It always comes at the wrong times. Or the inconvenient times. Well, maybe neither the wrong nor inconvenient times… but just not the right times.
And you all know what I mean. Whether you want to admit it or not. You do.
So, obviously (or maybe not, actually…), I’ve had this kind of burst of inspiration lately. As in, like the past 3 weeks or so. And it just seemed to come out of nowhere, from the bleak darkness it had been stuck in for so long, just… randomly!
Or, so I thought.
Well, I’ve tried to pinpoint every single thing I’ve been doing differently in every aspect of my life these past few week, you know, to try and pinpoint what exactly in what aspect of my life triggers such inspirational processes. However, turns out, I couldn’t pinpoint that one thing exactly… because it’s all of the things.
My daily life and schedule has changed, actually, daily the past few weeks or so. No two days have gone the same; there is no pattern.
So, now I’m thinking… maybe a totally unreliable, inconsistent and often stressful daily schedule is the actual key to creative inspiration. Like, “consistency is key”? Pff, never.
But, then again, who can keep up with the daily, crazy schedules for… ever? I know I want to try, but it’s not gonna last. All good things come to end, I guess…

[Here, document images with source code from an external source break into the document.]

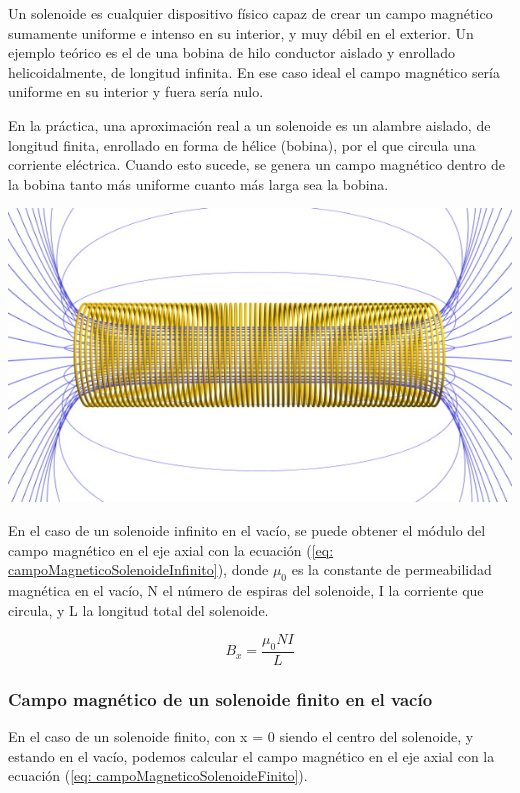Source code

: \documentclass[a4paper,12pt]{article}
\newenvironment{Figure}
    {\par\medskip\noindent\minipage{\linewidth}}
    {\endminipage\par\medskip}
\begin{document}
        Un solenoide es cualquier dispositivo físico capaz de crear un campo magnético sumamente uniforme e intenso en su interior, y muy débil en el exterior. Un ejemplo teórico es el de una bobina de hilo conductor aislado y enrollado helicoidalmente, de longitud infinita. En ese caso ideal el campo magnético sería uniforme en su interior y fuera sería nulo.

        En la práctica, una aproximación real a un solenoide es un alambre aislado, de longitud finita, enrollado en forma de hélice (bobina), por el que circula una corriente eléctrica. Cuando esto sucede, se genera un campo magnético dentro de la bobina tanto más uniforme cuanto más larga sea la bobina.

        \begin{Figure}
            \centering

            \includegraphics[width=0.5\linewidth]{Solenoide.jpg}
            \label{fig: solenoide}
        \end{Figure}

        En el caso de un solenoide infinito en el vacío, se puede obtener el módulo del campo magnético en el eje axial con la ecuación (\ref{eq: campoMagneticoSolenoideInfinito}), donde $\mu_0$ es la constante de permeabilidad magnética en el vacío, N el número de espiras del solenoide, I la corriente que circula, y L la longitud total del solenoide.

        \begin{equation}
            \label{eq: campoMagneticoSolenoideInfinito}
            B_x = \frac{\mu_0 N I}{L}
        \end{equation}

    \subsubsection*{Campo magnético de un solenoide finito en el vacío}
    
        En el caso de un solenoide finito, con x = 0 siendo el centro del solenoide, y estando en el vacío, podemos calcular el campo magnético en el eje axial con la ecuación (\ref{eq: campoMagneticoSolenoideFinito}).
\end{document}
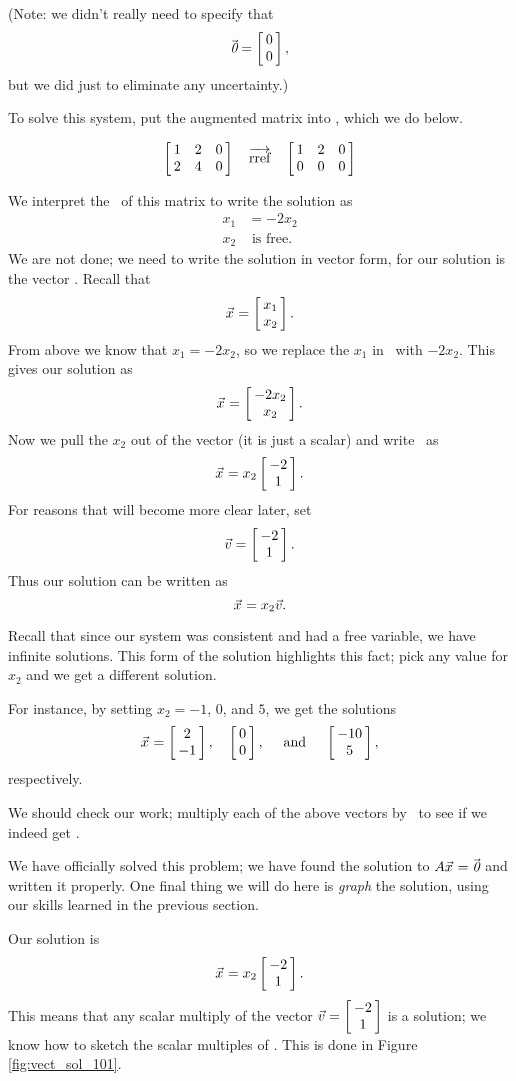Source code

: {(Note: we didn't really need to specify that $$\zero = \bmx{c}0\\0\emx,$$ but we did just to eliminate any uncertainty.)

To solve this system, put the augmented matrix into \rref, which we do below.

$$\bmx{ccc} 1&2&0\\2&4&0\emx \quad \arref \quad \bmx{ccc} 1&2&0\\0&0&0\emx$$


We interpret the \rref\ of this matrix to write the solution as \begin{align*} x_1 &= -2x_2\\x_2 &\text{ is free.}\end{align*} We are not done; we need to write the solution in vector form, for our solution is the vector \vx. Recall that $$\vx = \bmx{c} x_1\\x_2\emx.$$ From above we know that $x_1 = -2x_2$, so we replace the $x_1$ in \vx\ with $-2x_2$. This gives our solution as $$\vx = \bmx{c} -2x_2\\x_2\emx.$$ Now we pull the $x_2$ out of the vector (it is just a scalar) and write \vx\ as $$\vx = x_2\bmx{c}-2\\1\emx.$$ For reasons that will become more clear later, set $$\vv = \bmx{c} -2\\1\emx.$$ Thus our solution can be written as $$\vx = x_2\vv.$$

\drawexampleline
Recall that since our system was consistent and had a free variable, we have infinite solutions. This form of the solution highlights this fact; pick any value for $x_2$ and we get a different solution. 


For instance, by setting $x_2 = -1$, $0$, and $5$, we get the solutions $$\vx = \bmx{c}2\\-1\emx, \quad \bmx{c}0\\0\emx,\quad \text{ and }\quad \bmx{c} -10\\5\emx,$$ respectively. 

We should check our work; multiply each of the above vectors by \tta\ to see if we indeed get \zero.

We have officially solved this problem; we have found the solution to $\tta\vx=\zero$ and written it properly. One final thing we will do here is \textit{graph} the solution, using our skills learned in the previous section.

Our solution is $$\vx = x_2\bmx{c}-2\\1\emx.$$ This means that any scalar multiply of the vector $\vv = \bmx{c} -2\\1\emx$ is a solution; we know how to sketch the scalar multiples of \vv. This is done in Figure \ref{fig:vect_sol_101}. 

}

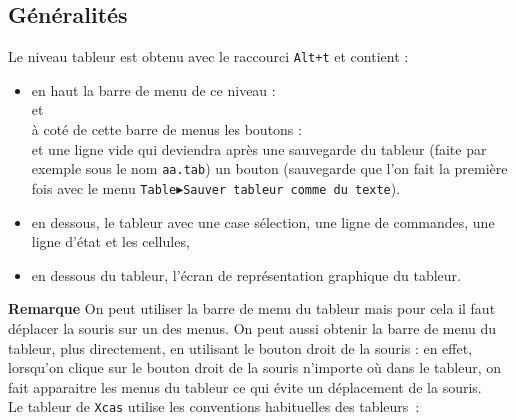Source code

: \documentclass[a4paper,11pt]{article}
\begin{document}
\subsection{G\'en\'eralit\'es}
Le niveau tableur est obtenu avec le raccourci {\tt Alt+t} et contient :
\begin{itemize}
\item en haut la barre de menu  de ce niveau :\\
 et\\
\`a cot\'e de cette barre de menus les boutons :\\
    et
une ligne vide qui deviendra apr\`es une sauvegarde  du tableur (faite par 
exemple sous le nom {\tt aa.tab}) un bouton
 (sauvegarde que l'on fait la premi\`ere fois avec le
menu {\tt Table$\blacktriangleright$Sauver tableur comme du texte}).
\item en dessous, le tableur avec une case s\'election, une ligne de commandes,
une  ligne d'\'etat et les cellules,
\item  en dessous du tableur, l'\'ecran de repr\'esentation graphique du tableur.
\end{itemize}
{\bf Remarque} On peut utiliser la barre de menu du tableur mais pour cela il 
faut d\'eplacer la souris sur un des menus. On peut aussi obtenir la barre de 
menu du tableur, plus directement, en utilisant le bouton droit de la souris : 
en effet, lorsqu'on clique sur le bouton droit de la souris n'importe o\`u dans
le tableur, on fait apparaitre les menus du tableur ce qui \'evite un d\'eplacement de la souris.\\
Le tableur de {\tt Xcas} utilise les conventions habituelles des tableurs~:
\end{document}
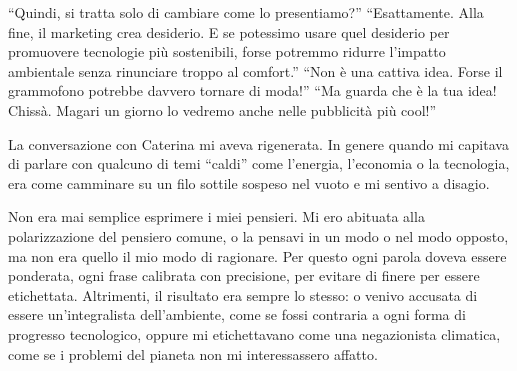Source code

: \begin{dialogue}
 \enquote{Quindi,  si tratta solo di cambiare come lo presentiamo?}
 \enquote{Esattamente. Alla fine, il marketing crea desiderio. E se potessimo usare quel desiderio per promuovere tecnologie più sostenibili, forse potremmo ridurre l'impatto ambientale senza rinunciare troppo al comfort.}
 \enquote{Non è una cattiva idea. Forse il grammofono potrebbe davvero tornare di moda!}
 \enquote{Ma guarda che è la tua idea! Chissà. Magari un giorno lo vedremo anche nelle pubblicità più cool!}
\end{dialogue}
\begin{center}
\begin{minipage}{0.7\textwidth}
    \centering
    
\end{minipage}
\end{center}
La conversazione con Caterina mi aveva rigenerata. In genere quando mi capitava di parlare con qualcuno di temi ``caldi''  come l'energia, l'economia o la tecnologia, era come camminare su un filo sottile sospeso nel vuoto e mi sentivo a disagio.

Non era mai semplice esprimere i miei pensieri. Mi ero abituata alla polarizzazione del pensiero comune, o la pensavi in un modo o nel modo opposto, ma non era quello il mio modo di ragionare. Per questo ogni parola doveva essere ponderata, ogni frase calibrata con precisione, per evitare di finere per essere etichettata. Altrimenti, il risultato era sempre lo stesso: o venivo accusata di essere un'integralista dell'ambiente, come se fossi contraria a ogni forma di progresso tecnologico, oppure mi etichettavano come una negazionista climatica, come se i problemi del pianeta non mi interessassero affatto.


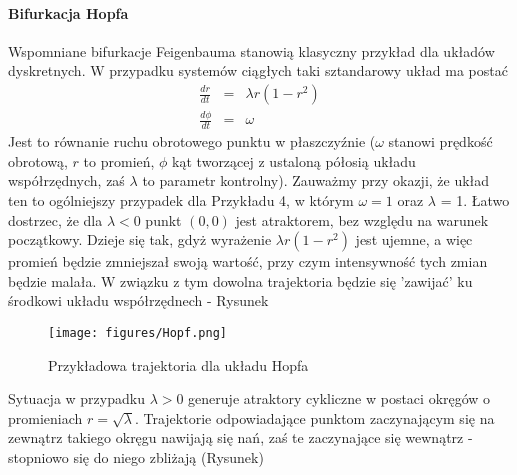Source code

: \documentclass[12pt]{article}
\begin{document}
\paragraph{Bifurkacja Hopfa}
Wspomniane bifurkacje Feigenbauma stanowią klasyczny przykład dla układów dyskretnych. W przypadku systemów ciągłych taki sztandarowy układ ma postać
\begin{equation}
\begin{array}{rcl} 
\frac{dr}{dt} & = & \lambda r(1-r^2) \\ 
\frac{d\phi}{dt} & = & \omega
\end{array}
\end{equation}
Jest to równanie ruchu obrotowego punktu w płaszczyźnie ($ \omega $ stanowi prędkość obrotową, $ r $ to promień, $ \phi $ kąt tworzącej z ustaloną półosią układu współrzędnych, zaś $ \lambda  $ to parametr kontrolny). Zauważmy przy okazji, że układ ten to ogólniejszy przypadek dla Przykładu 4, w którym $ \omega = 1 $ oraz $ \lambda $ = 1.\newline
Łatwo dostrzec, że dla $ \lambda < 0 $ punkt $ (0,0) $ jest atraktorem, bez względu na warunek początkowy. Dzieje się tak, gdyż wyrażenie $ \lambda r(1-r^{2}) $ jest ujemne, a więc promień będzie zmniejszał swoją wartość, przy czym intensywność tych zmian będzie malała. W związku z tym dowolna trajektoria będzie się 'zawijać' ku środkowi układu współrzędnech - Rysunek
\begin{figure}[H]
	\texttt{[image: figures/Hopf.png]} 
	\centering
	\caption{Przykładowa trajektoria dla układu Hopfa}
\end{figure}
Sytuacja w przypadku $ \lambda >0 $ generuje atraktory cykliczne w postaci okręgów o promieniach $ r = \sqrt{\lambda} $. Trajektorie odpowiadające punktom zaczynającym się na zewnątrz takiego okręgu nawijają się nań, zaś te zaczynające się wewnątrz - stopniowo się do niego zbliżają (Rysunek)
\end{document}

But, then again, again, I could be completely wrong on all this to begin with. Maybe my daily timetable has nothing to do with my daily feelings of sudden inspiration.

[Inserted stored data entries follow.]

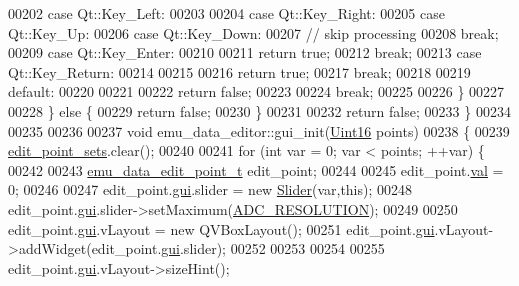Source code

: \begin{DoxyCode}
00202             \textcolor{keywordflow}{case} Qt::Key\_Left:
00203 
00204             \textcolor{keywordflow}{case} Qt::Key\_Right:
00205             \textcolor{keywordflow}{case} Qt::Key\_Up:
00206             \textcolor{keywordflow}{case} Qt::Key\_Down:
00207                 \textcolor{comment}{// skip processing}
00208                 \textcolor{keywordflow}{break};
00209             \textcolor{keywordflow}{case} Qt::Key\_Enter:
00210 
00211                  \textcolor{keywordflow}{return} \textcolor{keyword}{true};
00212                 \textcolor{keywordflow}{break};
00213             \textcolor{keywordflow}{case} Qt::Key\_Return:
00214 
00215 
00216                  \textcolor{keywordflow}{return} \textcolor{keyword}{true};
00217                 \textcolor{keywordflow}{break};
00218 
00219             \textcolor{keywordflow}{default}:
00220 
00221 
00222                 \textcolor{keywordflow}{return} \textcolor{keyword}{false};
00223 
00224                \textcolor{keywordflow}{break};
00225 
00226             \}
00227 
00228         \} \textcolor{keywordflow}{else} \{
00229             \textcolor{keywordflow}{return} \textcolor{keyword}{false};
00230         \}
00231 
00232         \textcolor{keywordflow}{return} \textcolor{keyword}{false};
00233 \}
00234 
00235 
00236 
00237 \textcolor{keywordtype}{void} emu\_data\_editor::gui\_init(\hyperlink{a00004_aae7407b021d43f7193a81a58cfb3e297}{Uint16} points)
00238 \{
00239           \hyperlink{a00008_ab093b86d07b4eb96c36878089a7d97df}{edit\_point\_sets}.clear();
00240 
00241           \textcolor{keywordflow}{for} (\textcolor{keywordtype}{int} var = 0; var < points; ++var) \{
00242 
00243            \hyperlink{a00004_d1/db7/a00157}{emu\_data\_edit\_point\_t} edit\_point;
00244 
00245            edit\_point.\hyperlink{a00004_aaf35f240371007fbceb3387f76ad53a7}{val} = 0;
00246 
00247            edit\_point.\hyperlink{a00004_ad927f72d9047284b972a0aaa5aa94b93}{gui}.slider  = \textcolor{keyword}{new} \hyperlink{a00077}{Slider}(var,\textcolor{keyword}{this});
00248            edit\_point.\hyperlink{a00004_ad927f72d9047284b972a0aaa5aa94b93}{gui}.slider->setMaximum(\hyperlink{a00086_a00978ca9e8220475258dcbbbb7d29129}{ADC\_RESOLUTION});
00249 
00250            edit\_point.\hyperlink{a00004_ad927f72d9047284b972a0aaa5aa94b93}{gui}.vLayout = \textcolor{keyword}{new} QVBoxLayout();
00251            edit\_point.\hyperlink{a00004_ad927f72d9047284b972a0aaa5aa94b93}{gui}.vLayout->addWidget(edit\_point.\hyperlink{a00004_ad927f72d9047284b972a0aaa5aa94b93}{gui}.slider);
00252 
00253 
00254 
00255            edit\_point.\hyperlink{a00004_ad927f72d9047284b972a0aaa5aa94b93}{gui}.vLayout->sizeHint();

\end{DoxyCode}
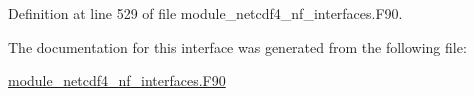 Definition at line 529 of file module\+\_\+netcdf4\+\_\+nf\+\_\+interfaces.\+F90.



The documentation for this interface was generated from the following file\+:\begin{DoxyCompactItemize}
\item 
\hyperlink{module__netcdf4__nf__interfaces_8F90}{module\+\_\+netcdf4\+\_\+nf\+\_\+interfaces.\+F90}\end{DoxyCompactItemize}
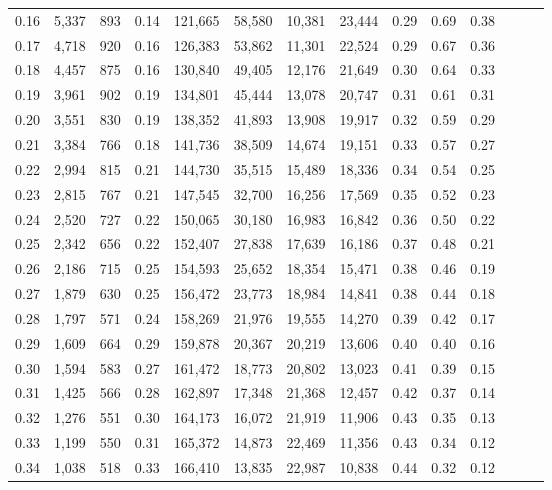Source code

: \begin{tabular}{rrrrrrrrrrrrrr}
0.16 &   5,337 &  893 &  0.14 &  121,665 &   58,580 &  10,381 &  23,444 &  0.29 &  0.69 &      0.38 \\
0.17 &   4,718 &  920 &  0.16 &  126,383 &   53,862 &  11,301 &  22,524 &  0.29 &  0.67 &      0.36 \\
0.18 &   4,457 &  875 &  0.16 &  130,840 &   49,405 &  12,176 &  21,649 &  0.30 &  0.64 &      0.33 \\
0.19 &   3,961 &  902 &  0.19 &  134,801 &   45,444 &  13,078 &  20,747 &  0.31 &  0.61 &      0.31 \\
0.20 &   3,551 &  830 &  0.19 &  138,352 &   41,893 &  13,908 &  19,917 &  0.32 &  0.59 &      0.29 \\
0.21 &   3,384 &  766 &  0.18 &  141,736 &   38,509 &  14,674 &  19,151 &  0.33 &  0.57 &      0.27 \\
0.22 &   2,994 &  815 &  0.21 &  144,730 &   35,515 &  15,489 &  18,336 &  0.34 &  0.54 &      0.25 \\
0.23 &   2,815 &  767 &  0.21 &  147,545 &   32,700 &  16,256 &  17,569 &  0.35 &  0.52 &      0.23 \\
0.24 &   2,520 &  727 &  0.22 &  150,065 &   30,180 &  16,983 &  16,842 &  0.36 &  0.50 &      0.22 \\
0.25 &   2,342 &  656 &  0.22 &  152,407 &   27,838 &  17,639 &  16,186 &  0.37 &  0.48 &      0.21 \\
0.26 &   2,186 &  715 &  0.25 &  154,593 &   25,652 &  18,354 &  15,471 &  0.38 &  0.46 &      0.19 \\
0.27 &   1,879 &  630 &  0.25 &  156,472 &   23,773 &  18,984 &  14,841 &  0.38 &  0.44 &      0.18 \\
0.28 &   1,797 &  571 &  0.24 &  158,269 &   21,976 &  19,555 &  14,270 &  0.39 &  0.42 &      0.17 \\
0.29 &   1,609 &  664 &  0.29 &  159,878 &   20,367 &  20,219 &  13,606 &  0.40 &  0.40 &      0.16 \\
0.30 &   1,594 &  583 &  0.27 &  161,472 &   18,773 &  20,802 &  13,023 &  0.41 &  0.39 &      0.15 \\
0.31 &   1,425 &  566 &  0.28 &  162,897 &   17,348 &  21,368 &  12,457 &  0.42 &  0.37 &      0.14 \\
0.32 &   1,276 &  551 &  0.30 &  164,173 &   16,072 &  21,919 &  11,906 &  0.43 &  0.35 &      0.13 \\
0.33 &   1,199 &  550 &  0.31 &  165,372 &   14,873 &  22,469 &  11,356 &  0.43 &  0.34 &      0.12 \\
0.34 &   1,038 &  518 &  0.33 &  166,410 &   13,835 &  22,987 &  10,838 &  0.44 &  0.32 &      0.12 \\

\end{tabular}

Also, on the other hand, if I have no set schedule in place, then I have no set time to actually use that inspiration each day. Like I said, it’s pretty unreliable, and the inspiration only does you so much good if you can’t work with it.
Either way, though, I’m trying to figure this all out and utilize it to the maximum potential I can get it to right now.
Please, everyone, let me know how you get inspiration… and if I’m crazy for thinking being crazy makes it happen!